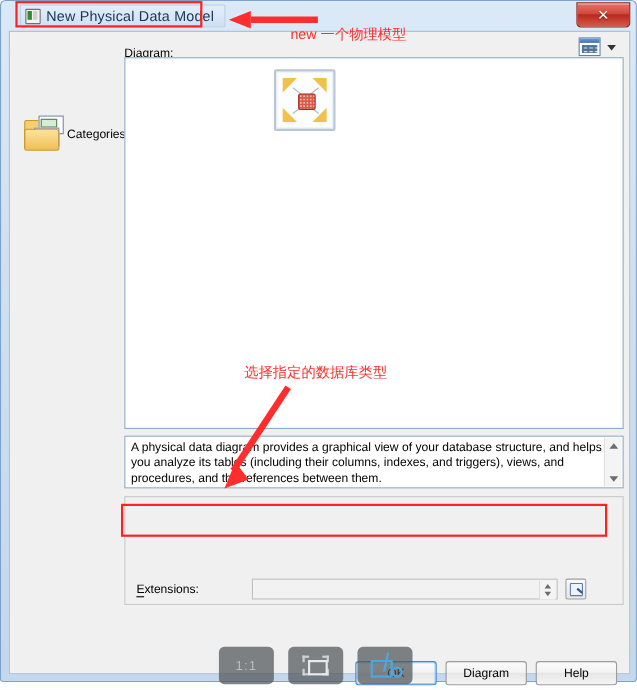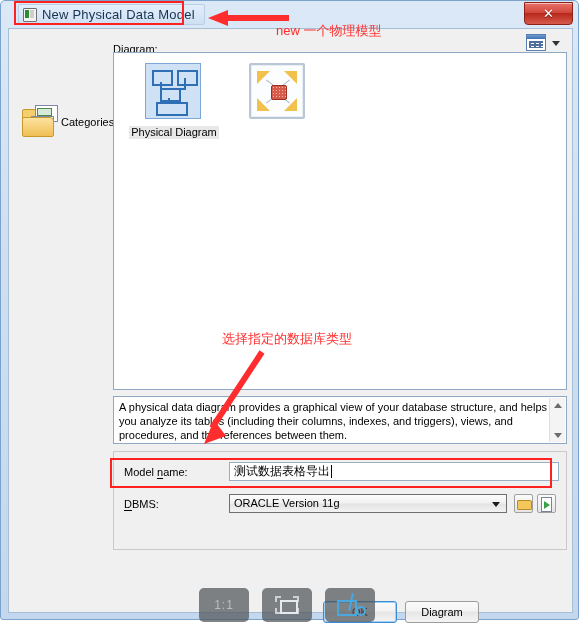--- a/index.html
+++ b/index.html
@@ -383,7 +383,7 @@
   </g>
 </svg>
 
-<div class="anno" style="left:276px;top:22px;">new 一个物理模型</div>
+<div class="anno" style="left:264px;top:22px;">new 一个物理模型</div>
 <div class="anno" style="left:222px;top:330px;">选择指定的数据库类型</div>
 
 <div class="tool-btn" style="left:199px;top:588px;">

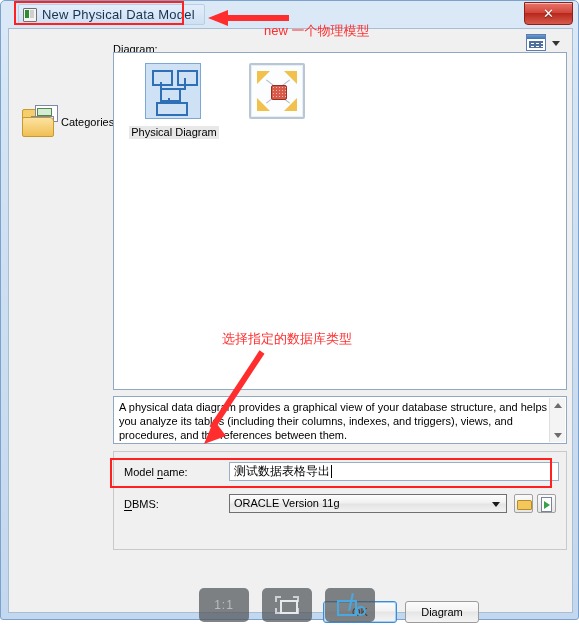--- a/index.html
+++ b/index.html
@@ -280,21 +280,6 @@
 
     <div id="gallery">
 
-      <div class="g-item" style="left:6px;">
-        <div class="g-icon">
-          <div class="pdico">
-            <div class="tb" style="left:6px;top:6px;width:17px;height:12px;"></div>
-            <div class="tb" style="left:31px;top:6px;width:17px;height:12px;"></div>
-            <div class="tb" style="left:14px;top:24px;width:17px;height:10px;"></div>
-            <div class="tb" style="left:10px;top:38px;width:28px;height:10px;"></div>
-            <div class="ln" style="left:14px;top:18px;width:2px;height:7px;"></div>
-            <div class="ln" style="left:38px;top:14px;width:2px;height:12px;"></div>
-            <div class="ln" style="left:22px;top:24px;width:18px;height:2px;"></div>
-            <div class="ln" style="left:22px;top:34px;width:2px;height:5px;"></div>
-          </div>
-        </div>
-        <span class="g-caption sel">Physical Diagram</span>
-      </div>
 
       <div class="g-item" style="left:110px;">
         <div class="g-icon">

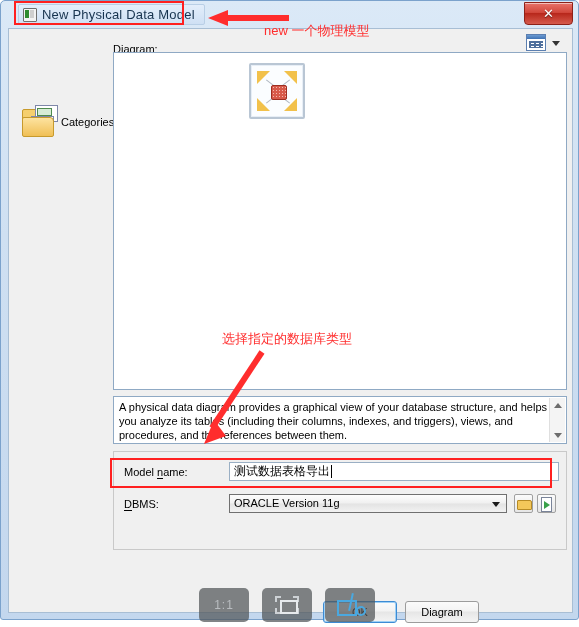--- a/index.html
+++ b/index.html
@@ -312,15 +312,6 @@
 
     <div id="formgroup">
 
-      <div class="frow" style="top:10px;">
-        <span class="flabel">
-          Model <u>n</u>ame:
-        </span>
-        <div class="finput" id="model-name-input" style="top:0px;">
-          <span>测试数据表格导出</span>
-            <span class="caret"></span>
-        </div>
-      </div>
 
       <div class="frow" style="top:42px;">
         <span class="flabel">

- Exercise requirements
Output the records above in their entirety and exactly, leaving out all images.

- Final answer
--- a/index.html
+++ b/index.html
@@ -383,7 +383,7 @@
   </g>
 </svg>
 
-<div class="anno" style="left:276px;top:22px;">new 一个物理模型</div>
+<div class="anno" style="left:264px;top:22px;">new 一个物理模型</div>
 <div class="anno" style="left:222px;top:330px;">选择指定的数据库类型</div>
 
 <div class="tool-btn" style="left:199px;top:588px;">

--- a/index.html
+++ b/index.html
@@ -280,21 +280,6 @@
 
     <div id="gallery">
 
-      <div class="g-item" style="left:6px;">
-        <div class="g-icon">
-          <div class="pdico">
-            <div class="tb" style="left:6px;top:6px;width:17px;height:12px;"></div>
-            <div class="tb" style="left:31px;top:6px;width:17px;height:12px;"></div>
-            <div class="tb" style="left:14px;top:24px;width:17px;height:10px;"></div>
-            <div class="tb" style="left:10px;top:38px;width:28px;height:10px;"></div>
-            <div class="ln" style="left:14px;top:18px;width:2px;height:7px;"></div>
-            <div class="ln" style="left:38px;top:14px;width:2px;height:12px;"></div>
-            <div class="ln" style="left:22px;top:24px;width:18px;height:2px;"></div>
-            <div class="ln" style="left:22px;top:34px;width:2px;height:5px;"></div>
-          </div>
-        </div>
-        <span class="g-caption sel">Physical Diagram</span>
-      </div>
 
       <div class="g-item" style="left:110px;">
         <div class="g-icon">

--- a/index.html
+++ b/index.html
@@ -312,15 +312,6 @@
 
     <div id="formgroup">
 
-      <div class="frow" style="top:10px;">
-        <span class="flabel">
-          Model <u>n</u>ame:
-        </span>
-        <div class="finput" id="model-name-input" style="top:0px;">
-          <span>测试数据表格导出</span>
-            <span class="caret"></span>
-        </div>
-      </div>
 
       <div class="frow" style="top:42px;">
         <span class="flabel">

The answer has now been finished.